Critique

«Space Funk», casques à la pointe

Le label anglais Soul Jazz sort une compilation de quinze raretés electro funk de groupes inconnus, aux messages souvent militants.
par Charline Lecarpentier
publié le 5 janvier 2020 à 17h06
(mis à jour le 6 janvier 2020 à 17h51)

Bien avant Guion Bluford, le premier Afro-Américain envoyé en mission spatiale en 1983, la musique noire avait entamé son expansion dans l'espace. Une nouvelle compilation du label anglais Soul Jazz encapsule 15 titres rares qui témoignent de cette «afro futurist electro funk» nourrie de science-fiction et d'ordinateurs, passionnant sas entre le funk des seventies et la proche révolution de la dance music.

La période balayée à coups de lasers, voix robotiques et expérimentations synthétiques débute en 1976, l'année où l'humain a sondé physiquement Mars pour la première fois.
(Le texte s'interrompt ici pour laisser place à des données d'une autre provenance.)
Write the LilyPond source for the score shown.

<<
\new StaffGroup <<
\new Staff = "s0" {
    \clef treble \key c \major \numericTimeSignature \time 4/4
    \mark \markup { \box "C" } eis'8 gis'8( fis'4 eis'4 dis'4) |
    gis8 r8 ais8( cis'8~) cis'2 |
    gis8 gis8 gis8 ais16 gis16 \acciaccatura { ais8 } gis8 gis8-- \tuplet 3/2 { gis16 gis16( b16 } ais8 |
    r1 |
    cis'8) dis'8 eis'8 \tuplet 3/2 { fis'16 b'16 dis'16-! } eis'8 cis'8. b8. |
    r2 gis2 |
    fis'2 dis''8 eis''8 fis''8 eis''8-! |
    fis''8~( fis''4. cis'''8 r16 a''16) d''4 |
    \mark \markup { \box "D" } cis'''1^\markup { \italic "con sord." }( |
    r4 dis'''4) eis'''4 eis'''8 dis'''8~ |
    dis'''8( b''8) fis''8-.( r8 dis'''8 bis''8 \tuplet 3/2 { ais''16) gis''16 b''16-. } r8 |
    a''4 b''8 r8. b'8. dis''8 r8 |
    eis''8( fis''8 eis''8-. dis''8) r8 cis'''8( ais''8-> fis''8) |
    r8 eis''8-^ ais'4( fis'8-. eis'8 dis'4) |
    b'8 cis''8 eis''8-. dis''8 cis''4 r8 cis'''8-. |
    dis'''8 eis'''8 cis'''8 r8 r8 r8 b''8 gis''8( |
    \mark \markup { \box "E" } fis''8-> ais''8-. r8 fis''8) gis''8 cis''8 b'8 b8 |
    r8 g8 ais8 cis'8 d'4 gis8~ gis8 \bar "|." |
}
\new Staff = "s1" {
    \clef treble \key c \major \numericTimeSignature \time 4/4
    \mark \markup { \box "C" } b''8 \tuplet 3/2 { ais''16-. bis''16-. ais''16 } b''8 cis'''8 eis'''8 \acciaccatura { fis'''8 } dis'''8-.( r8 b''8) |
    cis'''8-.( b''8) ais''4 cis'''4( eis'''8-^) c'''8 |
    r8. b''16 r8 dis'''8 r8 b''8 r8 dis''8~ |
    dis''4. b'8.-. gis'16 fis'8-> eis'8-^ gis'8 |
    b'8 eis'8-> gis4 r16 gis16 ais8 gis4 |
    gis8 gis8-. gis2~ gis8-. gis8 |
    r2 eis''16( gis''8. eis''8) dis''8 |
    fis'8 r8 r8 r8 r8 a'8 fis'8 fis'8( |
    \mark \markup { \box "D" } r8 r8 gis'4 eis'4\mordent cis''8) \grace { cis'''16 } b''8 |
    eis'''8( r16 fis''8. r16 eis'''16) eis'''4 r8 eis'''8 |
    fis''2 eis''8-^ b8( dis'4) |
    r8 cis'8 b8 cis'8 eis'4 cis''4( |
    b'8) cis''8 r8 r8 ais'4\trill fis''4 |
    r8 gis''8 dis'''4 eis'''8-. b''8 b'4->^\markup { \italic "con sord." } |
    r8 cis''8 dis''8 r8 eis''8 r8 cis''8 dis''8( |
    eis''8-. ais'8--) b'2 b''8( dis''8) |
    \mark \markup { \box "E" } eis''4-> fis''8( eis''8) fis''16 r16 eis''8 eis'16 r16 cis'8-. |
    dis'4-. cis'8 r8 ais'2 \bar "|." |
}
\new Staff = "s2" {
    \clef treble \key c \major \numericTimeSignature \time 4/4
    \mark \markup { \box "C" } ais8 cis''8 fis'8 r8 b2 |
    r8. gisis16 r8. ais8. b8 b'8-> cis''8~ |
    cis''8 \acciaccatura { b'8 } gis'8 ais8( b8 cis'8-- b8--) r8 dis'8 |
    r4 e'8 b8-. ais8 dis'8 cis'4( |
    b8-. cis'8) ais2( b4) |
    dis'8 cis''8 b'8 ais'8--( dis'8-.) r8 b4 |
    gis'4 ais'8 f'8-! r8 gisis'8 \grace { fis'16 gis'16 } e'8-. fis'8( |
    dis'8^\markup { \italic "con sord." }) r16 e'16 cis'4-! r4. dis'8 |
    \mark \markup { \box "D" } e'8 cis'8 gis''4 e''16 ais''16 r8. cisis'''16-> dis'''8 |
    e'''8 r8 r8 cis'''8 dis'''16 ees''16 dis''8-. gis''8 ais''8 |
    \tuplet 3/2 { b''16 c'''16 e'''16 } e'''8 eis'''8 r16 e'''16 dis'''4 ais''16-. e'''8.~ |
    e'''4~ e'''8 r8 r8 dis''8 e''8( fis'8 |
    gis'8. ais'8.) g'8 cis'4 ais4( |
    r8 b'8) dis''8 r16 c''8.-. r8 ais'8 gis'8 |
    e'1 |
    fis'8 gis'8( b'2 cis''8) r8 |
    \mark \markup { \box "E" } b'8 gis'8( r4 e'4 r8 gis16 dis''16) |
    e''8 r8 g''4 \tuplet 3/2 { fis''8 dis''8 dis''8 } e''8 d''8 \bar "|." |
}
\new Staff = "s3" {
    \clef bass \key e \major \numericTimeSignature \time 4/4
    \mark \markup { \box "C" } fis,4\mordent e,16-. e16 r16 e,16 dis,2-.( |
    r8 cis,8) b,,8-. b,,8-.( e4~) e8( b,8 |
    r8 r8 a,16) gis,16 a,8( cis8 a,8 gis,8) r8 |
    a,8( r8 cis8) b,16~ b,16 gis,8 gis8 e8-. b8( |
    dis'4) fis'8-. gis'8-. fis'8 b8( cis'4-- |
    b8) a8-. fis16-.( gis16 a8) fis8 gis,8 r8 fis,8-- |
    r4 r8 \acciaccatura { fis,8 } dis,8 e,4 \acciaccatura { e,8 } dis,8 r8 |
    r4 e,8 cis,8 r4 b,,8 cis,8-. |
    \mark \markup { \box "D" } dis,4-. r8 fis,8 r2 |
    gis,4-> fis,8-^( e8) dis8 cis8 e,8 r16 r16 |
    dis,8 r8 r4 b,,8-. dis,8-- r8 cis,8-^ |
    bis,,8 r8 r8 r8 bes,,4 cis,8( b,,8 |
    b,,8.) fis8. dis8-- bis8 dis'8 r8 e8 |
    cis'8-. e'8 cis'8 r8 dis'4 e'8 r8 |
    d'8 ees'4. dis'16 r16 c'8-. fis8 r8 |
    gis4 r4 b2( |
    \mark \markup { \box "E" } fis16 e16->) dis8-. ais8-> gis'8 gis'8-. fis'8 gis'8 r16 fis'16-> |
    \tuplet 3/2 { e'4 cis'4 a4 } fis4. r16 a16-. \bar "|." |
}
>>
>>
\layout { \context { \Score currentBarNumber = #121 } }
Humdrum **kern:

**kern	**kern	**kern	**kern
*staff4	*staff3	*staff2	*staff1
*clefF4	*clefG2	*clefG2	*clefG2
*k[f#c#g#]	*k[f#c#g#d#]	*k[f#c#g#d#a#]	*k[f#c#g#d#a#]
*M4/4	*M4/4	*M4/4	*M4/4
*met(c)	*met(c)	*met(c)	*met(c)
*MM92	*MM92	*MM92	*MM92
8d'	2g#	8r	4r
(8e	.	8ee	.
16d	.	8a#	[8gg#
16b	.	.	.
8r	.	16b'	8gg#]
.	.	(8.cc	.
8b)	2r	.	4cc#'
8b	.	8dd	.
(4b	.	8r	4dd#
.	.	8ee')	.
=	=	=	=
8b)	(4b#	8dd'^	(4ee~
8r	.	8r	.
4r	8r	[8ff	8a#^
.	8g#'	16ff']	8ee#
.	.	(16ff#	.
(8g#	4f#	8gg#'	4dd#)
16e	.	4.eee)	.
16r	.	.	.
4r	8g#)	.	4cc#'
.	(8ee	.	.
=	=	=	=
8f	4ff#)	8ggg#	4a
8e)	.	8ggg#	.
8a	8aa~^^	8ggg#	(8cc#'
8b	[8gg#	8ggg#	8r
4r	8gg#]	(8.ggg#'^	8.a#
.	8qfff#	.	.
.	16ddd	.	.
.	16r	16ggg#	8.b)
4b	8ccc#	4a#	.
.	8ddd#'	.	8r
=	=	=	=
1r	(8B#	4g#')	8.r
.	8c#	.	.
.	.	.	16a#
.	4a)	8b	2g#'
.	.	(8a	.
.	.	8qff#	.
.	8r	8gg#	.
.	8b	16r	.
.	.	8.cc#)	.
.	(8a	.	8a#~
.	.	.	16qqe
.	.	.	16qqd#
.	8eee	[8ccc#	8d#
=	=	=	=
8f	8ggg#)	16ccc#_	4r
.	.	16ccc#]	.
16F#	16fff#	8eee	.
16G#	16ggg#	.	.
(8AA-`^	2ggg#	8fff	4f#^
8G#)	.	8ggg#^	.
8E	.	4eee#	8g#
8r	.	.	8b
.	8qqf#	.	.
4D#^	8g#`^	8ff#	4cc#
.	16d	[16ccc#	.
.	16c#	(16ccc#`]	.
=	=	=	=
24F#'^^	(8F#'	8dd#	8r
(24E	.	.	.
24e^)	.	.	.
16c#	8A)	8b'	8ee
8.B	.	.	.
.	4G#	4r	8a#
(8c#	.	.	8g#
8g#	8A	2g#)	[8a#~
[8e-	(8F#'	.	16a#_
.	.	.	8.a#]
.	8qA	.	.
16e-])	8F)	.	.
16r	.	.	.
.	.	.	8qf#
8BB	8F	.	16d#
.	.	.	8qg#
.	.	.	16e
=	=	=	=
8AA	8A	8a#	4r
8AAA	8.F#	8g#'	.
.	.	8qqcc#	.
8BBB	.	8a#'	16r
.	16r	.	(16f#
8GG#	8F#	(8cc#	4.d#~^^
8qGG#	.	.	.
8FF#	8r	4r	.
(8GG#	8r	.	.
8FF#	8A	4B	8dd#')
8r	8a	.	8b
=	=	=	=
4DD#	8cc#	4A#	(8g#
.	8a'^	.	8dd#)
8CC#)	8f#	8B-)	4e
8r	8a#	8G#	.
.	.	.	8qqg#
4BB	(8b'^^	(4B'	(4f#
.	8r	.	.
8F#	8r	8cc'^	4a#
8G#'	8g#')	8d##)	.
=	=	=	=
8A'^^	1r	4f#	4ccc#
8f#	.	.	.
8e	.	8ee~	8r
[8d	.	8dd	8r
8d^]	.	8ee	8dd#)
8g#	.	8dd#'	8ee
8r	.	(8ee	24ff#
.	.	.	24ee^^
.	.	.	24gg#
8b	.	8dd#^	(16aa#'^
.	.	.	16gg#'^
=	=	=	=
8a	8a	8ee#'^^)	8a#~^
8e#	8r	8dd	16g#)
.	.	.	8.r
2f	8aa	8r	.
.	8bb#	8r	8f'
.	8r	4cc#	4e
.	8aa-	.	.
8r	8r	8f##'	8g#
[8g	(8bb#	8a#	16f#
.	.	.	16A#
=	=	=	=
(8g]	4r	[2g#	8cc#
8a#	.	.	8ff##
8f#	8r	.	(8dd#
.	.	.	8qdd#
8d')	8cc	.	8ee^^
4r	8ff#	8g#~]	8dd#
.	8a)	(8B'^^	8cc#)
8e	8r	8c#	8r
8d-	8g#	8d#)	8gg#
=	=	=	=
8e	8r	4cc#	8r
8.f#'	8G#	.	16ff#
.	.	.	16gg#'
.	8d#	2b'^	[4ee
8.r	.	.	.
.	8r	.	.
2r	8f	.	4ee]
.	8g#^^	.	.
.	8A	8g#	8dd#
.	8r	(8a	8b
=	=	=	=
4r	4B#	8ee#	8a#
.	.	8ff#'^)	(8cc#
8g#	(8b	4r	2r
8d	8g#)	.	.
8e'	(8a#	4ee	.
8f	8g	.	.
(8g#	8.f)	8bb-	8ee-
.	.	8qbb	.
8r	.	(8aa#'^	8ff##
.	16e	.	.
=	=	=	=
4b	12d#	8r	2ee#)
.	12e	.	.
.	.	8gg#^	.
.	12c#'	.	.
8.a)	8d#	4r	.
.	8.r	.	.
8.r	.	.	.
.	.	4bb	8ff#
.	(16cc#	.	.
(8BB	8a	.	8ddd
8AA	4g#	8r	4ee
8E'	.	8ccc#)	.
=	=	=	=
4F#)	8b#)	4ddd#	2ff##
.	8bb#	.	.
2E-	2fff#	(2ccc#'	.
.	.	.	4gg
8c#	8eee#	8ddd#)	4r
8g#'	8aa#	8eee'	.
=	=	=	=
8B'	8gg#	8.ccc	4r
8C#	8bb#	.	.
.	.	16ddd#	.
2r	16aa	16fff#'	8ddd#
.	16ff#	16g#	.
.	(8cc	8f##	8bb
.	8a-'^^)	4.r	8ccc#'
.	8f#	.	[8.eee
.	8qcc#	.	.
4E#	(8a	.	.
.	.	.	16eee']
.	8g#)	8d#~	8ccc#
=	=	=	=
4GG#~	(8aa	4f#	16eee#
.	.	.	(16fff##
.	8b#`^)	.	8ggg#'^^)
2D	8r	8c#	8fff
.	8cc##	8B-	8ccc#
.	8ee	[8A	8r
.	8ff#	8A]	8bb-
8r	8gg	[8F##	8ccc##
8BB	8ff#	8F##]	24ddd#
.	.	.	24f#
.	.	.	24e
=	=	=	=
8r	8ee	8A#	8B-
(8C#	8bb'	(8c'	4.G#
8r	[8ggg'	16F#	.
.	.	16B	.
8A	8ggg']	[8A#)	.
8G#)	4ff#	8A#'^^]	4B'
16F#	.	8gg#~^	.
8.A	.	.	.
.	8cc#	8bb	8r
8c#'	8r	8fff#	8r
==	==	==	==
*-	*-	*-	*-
La réédition de ces titres à la fin des années 2010 n'est pas non plus fortuite : sortis à l'époque sur des labels indépendants, dont les vinyles atteignent parfois un montant stratosphérique, ils sont désormais accessibles et permettent de documenter tout un pan de l'afrofuturisme, ce mouvement culturel émancipateur pour les afro-descendants, nourri d'anticipation et de sublimation de la condition d'alien qui intéresse de nouveau beaucoup, cinq décennies après Sun Ra, notamment grâce à sa puissance d'imaginaire. On redécouvre les pionniers, telle l'auteure de science-fiction afro-américaine Octavia E. Butler, qui fut récemment l'objet d'une exposition à la Gaîté lyrique à Paris, pendant qu'une nouvelle génération d'artistes se réinvente ou que le grand public s'enthousiasme pour Black Panther, les albums de Janelle Monáe ou encore Shabaka Hutchings.

Groove. Les explorateurs réunis sur cette compilation sont bien plus anonymes : Jamie Jupitor, Solaris, Robotron 4, Juju & The Space Rangers ou Rodney Stepp, des artistes cachés sous des casques bien avant Daft Punk, qui ont inspiré à ces derniers l'usage du vocodeur, à l'effet implacable sur le dancefloor, surtout quand il était accompagné de la «robot dance», popularisée par les Jackson Five en 1974 avec Dancing Machine. Le mouvement était alors total : la même année, Stevie Wonder plaçait lui aussi l'espoir à des milliards d'années-lumière de la Terre sur Heaven Is 10 Zillion Light Years Away. Sur les raretés collectées ici, le groove métronomique reste à apprivoiser, faisant rouler ses rouages entre les synthés et les cuivres, et des intros étirées en plat de résistance, avec parfois de longs solos de guitares rappelant Frank Zappa. Tout le monde n'a pas les moyens de partir en fusée mais les seventies offrent d'autres solutions démocratiques pour planer en collectivité, et le pionnier de l'espace ici n'est pas Neil Armstrong mais Parliament-Funkadelic. Sur Seven (We Are) de 7 Below Zero Band, c'est l'aire de lancement de l'electro-funk, sur une base boogie-disco radieuse, des sabres lasers tirés des premiers trips de Star Wars et des guitares croisant leurs éclairs. Les voix métalliques sont scratchées, le turntablism paré à ses futurs décollages et la virtualisation des cuivres coupent quand même le souffle.

Missile. Sur Space Invaders, Solaris raconte quant à lui une partie du jeu d'arcade en direct, avec ces aliens qui «veulent seulement danser». Ce n'est que le début de l'influence de la musique 8-bit sur la musique électronique. L'ordinateur est encore objet de désir (les titres s'appellent Computer Power, Computer Games, Computer Funk), c'est un fantasme à usage spatial, car s'il est bien branché dans nos prises aujourd'hui, le tout premier ordinateur compact avait embarqué sur la mission Apollo 11. Plus loin, Electro-? est la question posée par un titre de Robotron 4, alias Johnny Davis Lewis qui, après enquête sur Discogs, s'avère être l'une des voix authentiques du plus fake des duos, Milli Vanilli.

Malgré son antigravité, cette musique hédoniste dévoile souvent sa face politique et militante, comme le sera la révolution dance music qui jaillit déjà. Ainsi, Fly Guy and the Unemployed (1982), du Californien Ramsey 2C-3D, est un missile à l'adresse du programme spatial de Reagan à Washington : «D.C. est dans l'espace / D.C. se fout de la race humaine», dézingue une voix robotique railleuse, avec une production à s'en luxer les genoux, dans les pas de Cybotron (Juan Atkins) à Detroit, qui fait un grand bond pour l'humanité qui danse puisqu'on appellera bientôt sa musique «techno».